[[ Dataset extract open ]]

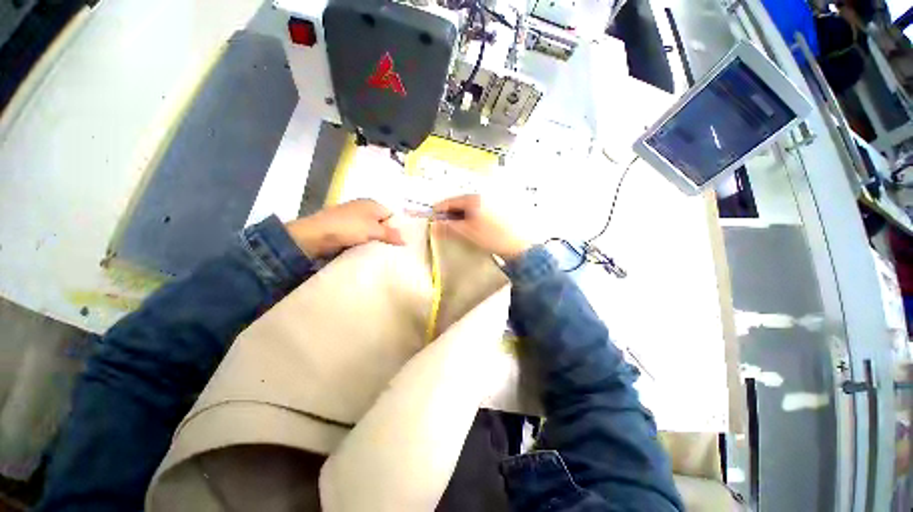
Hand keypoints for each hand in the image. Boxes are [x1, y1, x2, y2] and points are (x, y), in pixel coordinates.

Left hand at [286, 199, 404, 258]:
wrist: (315, 235)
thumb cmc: (348, 227)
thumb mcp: (373, 230)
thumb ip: (390, 234)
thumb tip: (405, 240)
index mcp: (372, 204)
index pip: (392, 215)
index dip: (398, 227)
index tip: (402, 242)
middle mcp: (364, 209)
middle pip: (382, 223)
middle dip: (388, 236)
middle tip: (396, 250)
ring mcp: (354, 220)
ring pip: (372, 231)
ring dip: (377, 241)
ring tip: (386, 253)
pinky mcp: (346, 230)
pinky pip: (363, 237)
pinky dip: (367, 243)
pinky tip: (371, 252)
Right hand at [432, 195, 530, 260]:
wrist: (519, 246)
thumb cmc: (492, 238)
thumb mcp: (467, 232)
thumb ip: (449, 227)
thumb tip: (434, 224)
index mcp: (475, 199)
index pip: (451, 201)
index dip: (439, 210)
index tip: (432, 219)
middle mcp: (483, 196)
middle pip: (460, 203)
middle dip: (450, 214)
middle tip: (444, 226)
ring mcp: (491, 203)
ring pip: (469, 208)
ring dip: (460, 216)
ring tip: (457, 229)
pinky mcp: (497, 210)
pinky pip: (478, 211)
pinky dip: (470, 218)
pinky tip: (470, 227)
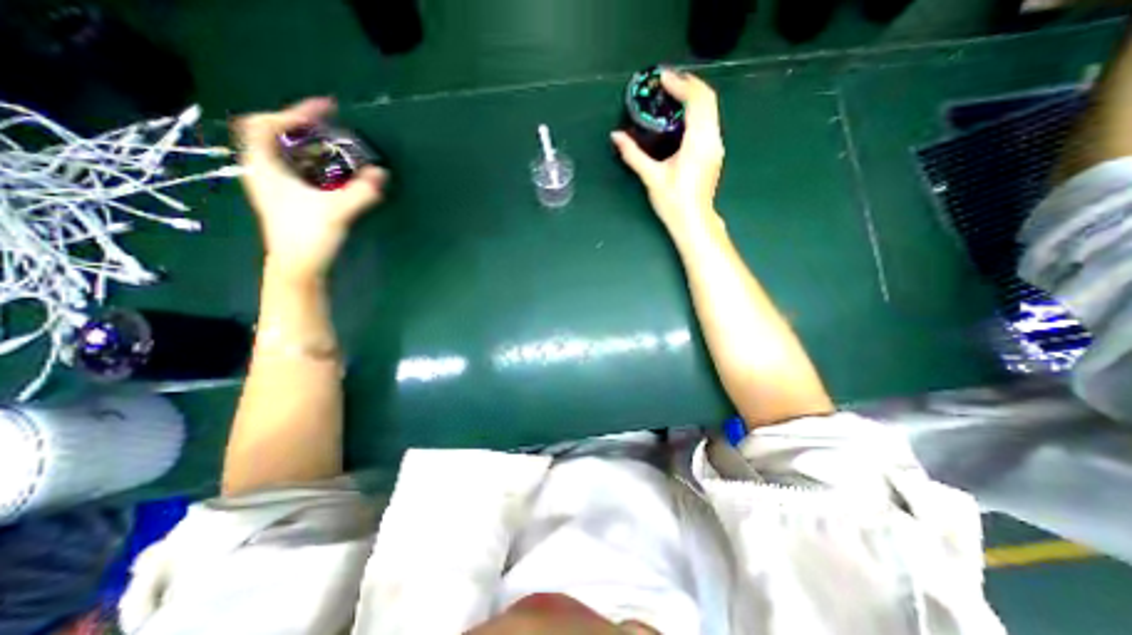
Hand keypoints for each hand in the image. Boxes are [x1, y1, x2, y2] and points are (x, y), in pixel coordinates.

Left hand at [231, 97, 386, 281]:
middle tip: (331, 129)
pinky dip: (314, 164)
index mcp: (265, 167)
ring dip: (310, 146)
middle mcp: (265, 172)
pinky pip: (297, 169)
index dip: (292, 113)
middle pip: (275, 136)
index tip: (323, 112)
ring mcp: (275, 187)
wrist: (298, 267)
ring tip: (336, 148)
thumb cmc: (307, 236)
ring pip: (286, 154)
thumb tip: (382, 174)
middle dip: (303, 128)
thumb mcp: (336, 211)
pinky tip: (335, 173)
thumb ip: (361, 192)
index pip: (264, 124)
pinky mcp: (287, 199)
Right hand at [610, 69, 724, 239]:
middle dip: (688, 85)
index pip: (696, 100)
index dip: (680, 84)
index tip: (662, 77)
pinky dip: (697, 110)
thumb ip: (633, 154)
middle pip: (708, 99)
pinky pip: (709, 120)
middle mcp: (712, 139)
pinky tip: (681, 116)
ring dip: (693, 96)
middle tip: (666, 82)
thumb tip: (616, 136)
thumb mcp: (651, 177)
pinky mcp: (714, 152)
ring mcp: (716, 145)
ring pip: (711, 109)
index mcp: (698, 142)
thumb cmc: (673, 202)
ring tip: (672, 94)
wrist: (693, 222)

[[ Dataset extract closed ]]

### Task
Nothing but the exact lines of the data above, from the line containing "pinky mcp: (287, 199)" through the last, should appear in the answer.

### Result below
pinky mcp: (287, 199)
Right hand at [610, 69, 724, 239]:
middle dip: (688, 85)
index pip: (696, 100)
index dip: (680, 84)
index tip: (662, 77)
pinky dip: (697, 110)
thumb ip: (633, 154)
middle pip: (708, 99)
pinky pip: (709, 120)
middle mcp: (712, 139)
pinky tip: (681, 116)
ring dip: (693, 96)
middle tip: (666, 82)
thumb tip: (616, 136)
thumb mcp: (651, 177)
pinky mcp: (714, 152)
ring mcp: (716, 145)
ring pip: (711, 109)
index mcp: (698, 142)
thumb cmc: (673, 202)
ring tip: (672, 94)
wrist: (693, 222)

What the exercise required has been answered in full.